Data
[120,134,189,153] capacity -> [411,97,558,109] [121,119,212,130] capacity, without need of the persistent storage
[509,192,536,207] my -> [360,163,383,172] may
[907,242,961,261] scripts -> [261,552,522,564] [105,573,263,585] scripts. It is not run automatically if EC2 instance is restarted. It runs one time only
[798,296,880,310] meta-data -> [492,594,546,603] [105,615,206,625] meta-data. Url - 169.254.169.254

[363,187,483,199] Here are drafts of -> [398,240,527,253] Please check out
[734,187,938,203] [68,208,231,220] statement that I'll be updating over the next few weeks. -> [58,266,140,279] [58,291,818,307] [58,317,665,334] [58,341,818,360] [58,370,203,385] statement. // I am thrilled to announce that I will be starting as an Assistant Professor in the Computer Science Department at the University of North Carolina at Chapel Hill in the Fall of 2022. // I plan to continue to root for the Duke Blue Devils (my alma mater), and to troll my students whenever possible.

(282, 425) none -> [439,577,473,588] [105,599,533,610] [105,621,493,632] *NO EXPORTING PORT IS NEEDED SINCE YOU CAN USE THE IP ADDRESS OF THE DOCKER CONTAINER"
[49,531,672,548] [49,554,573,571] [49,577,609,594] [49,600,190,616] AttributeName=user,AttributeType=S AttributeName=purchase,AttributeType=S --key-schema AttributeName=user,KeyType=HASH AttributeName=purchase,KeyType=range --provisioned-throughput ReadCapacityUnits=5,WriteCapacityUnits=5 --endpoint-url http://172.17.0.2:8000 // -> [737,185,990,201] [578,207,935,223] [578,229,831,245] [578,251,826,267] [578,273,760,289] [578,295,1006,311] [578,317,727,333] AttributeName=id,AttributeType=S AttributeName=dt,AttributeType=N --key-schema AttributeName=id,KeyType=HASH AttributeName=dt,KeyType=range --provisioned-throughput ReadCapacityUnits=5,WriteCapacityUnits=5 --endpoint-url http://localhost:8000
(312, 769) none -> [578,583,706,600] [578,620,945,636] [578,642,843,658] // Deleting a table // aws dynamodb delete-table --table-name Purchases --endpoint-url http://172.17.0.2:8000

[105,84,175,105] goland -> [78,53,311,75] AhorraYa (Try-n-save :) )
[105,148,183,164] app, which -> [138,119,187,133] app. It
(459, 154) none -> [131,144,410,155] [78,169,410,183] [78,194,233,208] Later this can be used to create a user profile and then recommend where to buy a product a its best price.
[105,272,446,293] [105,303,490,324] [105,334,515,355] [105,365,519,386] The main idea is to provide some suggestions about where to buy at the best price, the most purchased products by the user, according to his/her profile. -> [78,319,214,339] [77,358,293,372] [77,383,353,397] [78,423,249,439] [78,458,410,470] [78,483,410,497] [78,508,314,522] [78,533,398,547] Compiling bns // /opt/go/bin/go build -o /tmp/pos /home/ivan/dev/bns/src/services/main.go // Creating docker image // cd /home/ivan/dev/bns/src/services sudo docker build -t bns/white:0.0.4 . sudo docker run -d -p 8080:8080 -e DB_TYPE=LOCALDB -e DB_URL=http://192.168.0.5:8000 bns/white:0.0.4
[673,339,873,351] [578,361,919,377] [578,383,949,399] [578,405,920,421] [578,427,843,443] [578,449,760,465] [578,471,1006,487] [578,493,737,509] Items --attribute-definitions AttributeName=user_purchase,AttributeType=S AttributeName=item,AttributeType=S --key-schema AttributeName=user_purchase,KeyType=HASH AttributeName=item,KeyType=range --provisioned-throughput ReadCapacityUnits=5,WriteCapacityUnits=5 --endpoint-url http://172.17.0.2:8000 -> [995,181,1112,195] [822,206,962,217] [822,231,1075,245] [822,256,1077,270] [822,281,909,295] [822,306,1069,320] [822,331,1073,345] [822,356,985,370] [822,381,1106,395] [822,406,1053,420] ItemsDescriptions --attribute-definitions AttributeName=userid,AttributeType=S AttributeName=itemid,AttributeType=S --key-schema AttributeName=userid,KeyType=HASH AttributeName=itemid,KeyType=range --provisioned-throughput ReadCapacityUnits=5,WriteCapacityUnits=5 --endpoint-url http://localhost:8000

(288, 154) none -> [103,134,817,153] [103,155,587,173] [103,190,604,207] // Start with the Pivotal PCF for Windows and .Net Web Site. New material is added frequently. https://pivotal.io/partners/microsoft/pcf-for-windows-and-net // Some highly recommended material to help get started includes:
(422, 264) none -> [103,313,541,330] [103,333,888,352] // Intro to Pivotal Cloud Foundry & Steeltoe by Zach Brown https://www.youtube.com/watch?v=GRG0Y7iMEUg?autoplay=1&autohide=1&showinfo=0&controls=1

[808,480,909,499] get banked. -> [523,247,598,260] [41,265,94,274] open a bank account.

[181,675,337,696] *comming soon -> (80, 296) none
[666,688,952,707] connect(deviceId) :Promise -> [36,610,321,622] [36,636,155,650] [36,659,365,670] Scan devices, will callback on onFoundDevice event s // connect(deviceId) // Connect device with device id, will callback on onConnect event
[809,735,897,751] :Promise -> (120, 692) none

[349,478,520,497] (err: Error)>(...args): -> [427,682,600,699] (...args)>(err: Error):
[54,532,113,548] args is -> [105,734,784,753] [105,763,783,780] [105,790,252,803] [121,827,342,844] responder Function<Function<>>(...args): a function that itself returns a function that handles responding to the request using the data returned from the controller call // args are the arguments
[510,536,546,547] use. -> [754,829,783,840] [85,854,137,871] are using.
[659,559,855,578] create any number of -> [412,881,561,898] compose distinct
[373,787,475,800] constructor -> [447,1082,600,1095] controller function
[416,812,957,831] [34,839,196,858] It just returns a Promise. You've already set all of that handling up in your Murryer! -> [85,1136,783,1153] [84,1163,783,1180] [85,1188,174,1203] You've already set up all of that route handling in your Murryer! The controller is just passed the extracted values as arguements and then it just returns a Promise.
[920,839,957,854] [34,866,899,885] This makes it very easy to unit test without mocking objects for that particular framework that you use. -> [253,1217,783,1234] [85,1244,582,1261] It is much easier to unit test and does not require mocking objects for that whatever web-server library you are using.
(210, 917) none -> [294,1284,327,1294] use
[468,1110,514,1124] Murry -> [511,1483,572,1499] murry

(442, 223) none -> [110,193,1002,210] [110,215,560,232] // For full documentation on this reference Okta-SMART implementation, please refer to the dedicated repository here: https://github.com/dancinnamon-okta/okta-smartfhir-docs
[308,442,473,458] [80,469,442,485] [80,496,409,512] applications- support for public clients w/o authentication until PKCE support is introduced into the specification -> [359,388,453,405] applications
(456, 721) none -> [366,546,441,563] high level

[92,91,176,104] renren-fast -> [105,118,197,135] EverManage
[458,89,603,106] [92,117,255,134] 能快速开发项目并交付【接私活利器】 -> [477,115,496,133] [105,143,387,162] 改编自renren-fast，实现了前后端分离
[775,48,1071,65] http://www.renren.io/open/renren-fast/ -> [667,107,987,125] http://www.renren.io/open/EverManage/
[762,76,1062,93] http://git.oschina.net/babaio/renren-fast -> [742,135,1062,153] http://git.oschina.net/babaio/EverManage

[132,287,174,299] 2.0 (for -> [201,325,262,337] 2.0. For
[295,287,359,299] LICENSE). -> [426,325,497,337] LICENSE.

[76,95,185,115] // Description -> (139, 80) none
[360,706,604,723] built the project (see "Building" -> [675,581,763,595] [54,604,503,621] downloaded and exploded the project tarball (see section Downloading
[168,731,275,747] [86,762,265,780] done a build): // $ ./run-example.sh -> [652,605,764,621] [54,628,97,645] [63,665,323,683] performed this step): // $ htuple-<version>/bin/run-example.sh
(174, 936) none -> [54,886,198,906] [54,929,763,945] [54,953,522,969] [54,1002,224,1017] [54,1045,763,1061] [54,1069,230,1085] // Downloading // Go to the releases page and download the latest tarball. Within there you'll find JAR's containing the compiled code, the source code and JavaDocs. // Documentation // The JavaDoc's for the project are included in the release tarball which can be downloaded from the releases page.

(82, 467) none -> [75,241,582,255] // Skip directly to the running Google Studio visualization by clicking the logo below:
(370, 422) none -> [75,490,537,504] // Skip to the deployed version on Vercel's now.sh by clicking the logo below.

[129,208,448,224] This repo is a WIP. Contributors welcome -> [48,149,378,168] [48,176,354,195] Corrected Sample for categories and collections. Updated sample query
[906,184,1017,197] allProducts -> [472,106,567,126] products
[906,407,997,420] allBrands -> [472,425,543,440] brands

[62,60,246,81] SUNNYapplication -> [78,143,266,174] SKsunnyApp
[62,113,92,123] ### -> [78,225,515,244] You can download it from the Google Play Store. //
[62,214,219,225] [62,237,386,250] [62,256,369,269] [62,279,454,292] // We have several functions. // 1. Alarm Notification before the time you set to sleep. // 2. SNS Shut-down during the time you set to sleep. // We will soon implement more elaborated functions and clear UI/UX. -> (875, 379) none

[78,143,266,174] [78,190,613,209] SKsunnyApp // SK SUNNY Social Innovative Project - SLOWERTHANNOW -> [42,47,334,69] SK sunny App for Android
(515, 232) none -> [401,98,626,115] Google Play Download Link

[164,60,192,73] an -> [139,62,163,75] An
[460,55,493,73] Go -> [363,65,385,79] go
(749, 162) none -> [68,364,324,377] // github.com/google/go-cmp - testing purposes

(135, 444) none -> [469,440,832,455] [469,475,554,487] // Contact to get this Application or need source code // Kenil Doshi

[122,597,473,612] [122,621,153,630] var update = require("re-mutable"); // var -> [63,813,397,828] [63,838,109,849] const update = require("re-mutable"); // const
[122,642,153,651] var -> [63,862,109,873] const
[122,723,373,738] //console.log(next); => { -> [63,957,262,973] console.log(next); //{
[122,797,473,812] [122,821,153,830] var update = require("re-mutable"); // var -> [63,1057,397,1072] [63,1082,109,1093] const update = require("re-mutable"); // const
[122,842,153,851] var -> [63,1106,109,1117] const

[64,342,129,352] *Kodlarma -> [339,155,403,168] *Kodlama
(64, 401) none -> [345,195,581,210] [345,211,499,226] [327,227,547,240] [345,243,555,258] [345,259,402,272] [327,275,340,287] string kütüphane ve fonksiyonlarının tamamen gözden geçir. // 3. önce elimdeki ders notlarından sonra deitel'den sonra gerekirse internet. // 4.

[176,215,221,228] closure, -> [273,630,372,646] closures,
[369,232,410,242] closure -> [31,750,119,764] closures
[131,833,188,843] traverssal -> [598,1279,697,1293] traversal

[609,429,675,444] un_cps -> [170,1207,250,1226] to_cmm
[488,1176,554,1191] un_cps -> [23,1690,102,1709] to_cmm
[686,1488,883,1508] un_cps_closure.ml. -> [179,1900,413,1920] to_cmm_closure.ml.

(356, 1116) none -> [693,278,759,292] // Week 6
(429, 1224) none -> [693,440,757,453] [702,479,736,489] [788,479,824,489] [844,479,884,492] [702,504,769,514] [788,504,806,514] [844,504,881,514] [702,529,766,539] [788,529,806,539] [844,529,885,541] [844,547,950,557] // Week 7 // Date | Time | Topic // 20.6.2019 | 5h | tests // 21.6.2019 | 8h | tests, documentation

Brief
The lines holding the word "Skip" are the answer. Find them in the entries and copy them.

Solution to the exercise
(82, 467) none -> [75,241,582,255] // Skip directly to the running Google Studio visualization by clicking the logo below:
(370, 422) none -> [75,490,537,504] // Skip to the deployed version on Vercel's now.sh by clicking the logo below.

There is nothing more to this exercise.